In letters Wednesday to the two former IT employees, Provost Kathy Krendl said she reviewed and the grievance committee's three-page recommendation but concluded the firings were justified. Krendl has the final authority in such matters under the policies of the Athens, Ohio-based school.
Thomas Reid, director of communication network services (CNS), and Todd Acheson, Unix systems manager at the CNS unit, were fired in August by the university's CIO, Bill Sams, on the grounds of "nonfeasance."
"I must conclude that responsibility for designing and maintaining a secure network resided in your office," Krendl wrote Wednesday in separate two-page letters to Reid and Acheson. "I support Mr. Sams' finding of nonfeasance, noting that this finding does not indicate any intentional or purposeful wrongdoing. It does not indicate that you intended to put our data at risk, but in fact, that was the result of failing to take the necessary proactive steps to protect confidential information."
Krendl could not be reached for comment, but her office issued a statement on the university's Web site.

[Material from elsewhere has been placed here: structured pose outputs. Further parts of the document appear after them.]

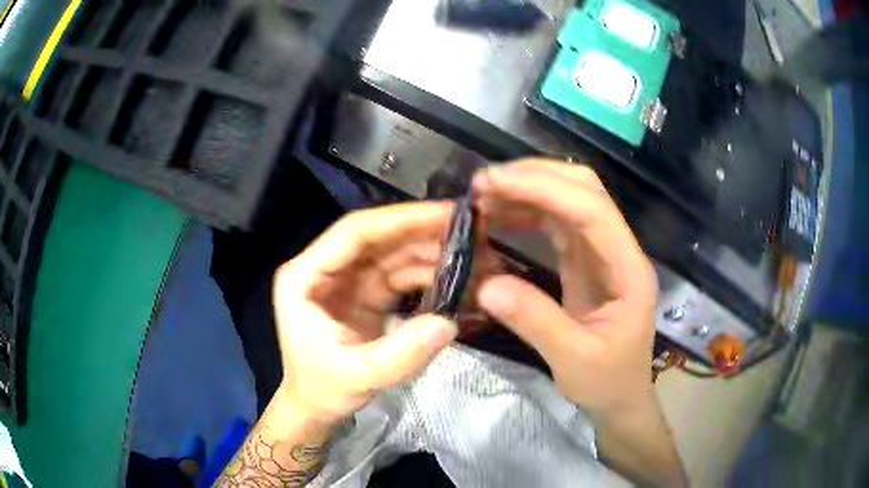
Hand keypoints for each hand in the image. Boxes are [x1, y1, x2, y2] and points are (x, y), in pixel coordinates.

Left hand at [271, 202, 458, 423]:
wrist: (317, 406)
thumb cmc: (324, 389)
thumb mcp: (358, 376)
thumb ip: (401, 354)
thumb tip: (449, 322)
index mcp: (305, 276)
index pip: (354, 234)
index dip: (400, 220)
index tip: (445, 214)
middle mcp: (326, 268)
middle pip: (378, 238)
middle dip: (423, 232)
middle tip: (470, 230)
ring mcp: (348, 279)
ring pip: (393, 253)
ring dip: (430, 251)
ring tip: (472, 253)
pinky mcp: (366, 293)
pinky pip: (400, 274)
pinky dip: (428, 274)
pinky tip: (456, 276)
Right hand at [473, 159, 657, 417]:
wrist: (621, 396)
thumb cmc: (607, 381)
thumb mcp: (574, 361)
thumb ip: (536, 322)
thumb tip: (487, 285)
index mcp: (628, 269)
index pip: (592, 209)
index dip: (544, 188)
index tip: (495, 183)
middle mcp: (618, 248)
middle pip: (584, 189)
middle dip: (534, 177)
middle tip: (483, 185)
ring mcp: (602, 251)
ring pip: (569, 198)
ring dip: (527, 189)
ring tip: (482, 196)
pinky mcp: (585, 259)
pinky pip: (556, 221)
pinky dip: (527, 211)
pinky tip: (499, 216)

In her letters to the former employees, Krendl wrote, "The central issue was and is the need for a secure network that is designed to protect highly sensitive and confidential information. Clearly this responsibility lies within the purview of those who oversee and maintain the network.
"Based on the repeated data breaches, it is clear that we had not designed or implemented the necessary protections to secure student, faculty, staff, and alumni information," she wrote. "How such security can best be attained may be a subject of considerable debate, but whether such security is essential to our network is not."
Jack Jeffery, a spokesman for OU, had no comment on the decision. Sams, reached in his office today, also declined to comment. Sams from his post in July but has remained on the job until a replacement is hired.
Reid and Acheson could not be reached immediately for their reactions.
Frederick Gittes, a Columbus, Ohio-based attorney representing Acheson, called Krendl's decision "shameful." "This is predictable, because Krendl was part of the original decision anyway," Gittes said. "The provost and the other members of the OU administration are prepared to destroy lives in order to cover up their own failures. They should be ashamed.
"Her letter provides no information" on how Acheson was responsible for the technical shortcomings in the university's network systems that were ultimately Sams' responsibility, Gittes said. "This is a kangaroo review. It demeans the process on the [grievance] committee because it doesn't really address their findings."
A total of five security breaches came to light at OU in April, May and June. A break-in on a server that supported alumni relations exposed personal data belonging to about 137,000 people and went undiscovered for more than a year. A similar incident on a system at the school's health center may have exposed Social Security numbers, dates of birth, patient IDs and clinical information on nearly 60,000 people.
Acheson and Reid were first from their jobs in June and then fired. In addition to their internal grievances, a lawsuit filed against the university on their behalf is pending in a court in Athens County, Ohio.
The discovery of the first three breaches prompted the school to hire a consulting firm to conduct a sweeping review of its systems and its IT organization. The review uncovered the other two breaches, and the consultants recommended a restructuring in IT to eliminate what they described as a siloed culture with quasi-combative relationships among different groups.
In late July, Sams and Krendl announced a 20-point IT action plan that included a series of technology investments as well as procedural and organizational changes.